You want to move but the weight is too much. It's all too much and your resolve is weakening. Here is the stand, the main event, the precursor to horror. When everything is indecision you cannot breathe, it's absorbing every fiber and the pen is the catharsis working so well you now feel that high. It is dizzying and disorienting. Yet, the adrenaline is wearing off. You are starting to crash.
A headache is now pounding so that it is causing a ringing on your head to become louder as it starts to pound. An extensive assault reverberates inside your brain causing something similar to motion sickness.
You knew what was coming and you still see so much worse, yet you take that fall. You are the one that is hit and it still hurts. As you start to think about it the weight comes back to you and you cannot fix it. The emotional yo-yo is extensive, it hurts. It's heartbreaking.
You are sat here on your own with no one else to talk to, even if you were to scream from the outside, no one would hear and would anyone actually care?
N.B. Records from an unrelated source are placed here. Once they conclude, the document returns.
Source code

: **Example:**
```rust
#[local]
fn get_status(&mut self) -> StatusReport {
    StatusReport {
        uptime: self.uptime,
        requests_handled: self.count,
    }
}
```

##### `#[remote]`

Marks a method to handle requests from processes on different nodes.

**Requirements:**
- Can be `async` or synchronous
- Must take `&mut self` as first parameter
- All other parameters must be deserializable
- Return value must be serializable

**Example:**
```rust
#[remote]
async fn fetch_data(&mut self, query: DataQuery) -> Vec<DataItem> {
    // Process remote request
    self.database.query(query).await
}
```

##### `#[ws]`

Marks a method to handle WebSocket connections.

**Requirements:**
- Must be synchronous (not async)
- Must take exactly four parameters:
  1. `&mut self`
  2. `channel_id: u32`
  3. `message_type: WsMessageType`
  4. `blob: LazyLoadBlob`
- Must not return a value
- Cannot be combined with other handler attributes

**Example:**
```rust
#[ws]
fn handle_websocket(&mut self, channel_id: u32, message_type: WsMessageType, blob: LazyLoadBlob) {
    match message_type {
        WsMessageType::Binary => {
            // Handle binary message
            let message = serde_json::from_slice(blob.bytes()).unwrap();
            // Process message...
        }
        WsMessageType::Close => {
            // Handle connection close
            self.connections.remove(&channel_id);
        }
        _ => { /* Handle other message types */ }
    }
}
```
With that in your head, you are starting to lose hope, lose ground and lose that fight you go through with on a daily basis.
With that goes what little self-confidence you had, what little self-worth you had. You cannot medicate through that, there is no fixing or fixer for it and it just creates and repeats that shame spiral that everyone talks about so much. The words were spoken and feel like a disappointment. You have let people down, you have let yourself down.
Integrity—an important word that sums everything up you build yourself on.
Face everything and rise or feel everything and run is something to question. Which is it to be? Am I going to beat it or am I going to let beat me? Will I be the warrior or will I be drained by everything. So, for now, you carry on with it over, and over, and over. It hurts.
The guilt is a binder and also the attack force. So you know what to let be your strength and which to be your weakness. All of these feelings are quite exhausting, your eyelids are heavy and where once you found joy, there is none. You call to talk, but you get nothing and the abandonment almost feels too much, leaves you thinking one thing. Do I want to hurt myself or do I just want to die?
This feels disjointed. Good. This is me talking out of an anxiety attack and using distraction as a means to stop myself doing something stupid or reckless. Will it be the decider, what will win and is it fair that every day a person is having a fight each day like this. Yet, my battle is an easy one to some, others have a strong hard day. It is difficult for me and others may struggle with this battle as much as I do.
Today, I am struggling and on another day I may have been stronger. I am just about strong enough to not hurt myself, but not strong enough to allow myself to eat or drink. I will forever feel this burden and sickness.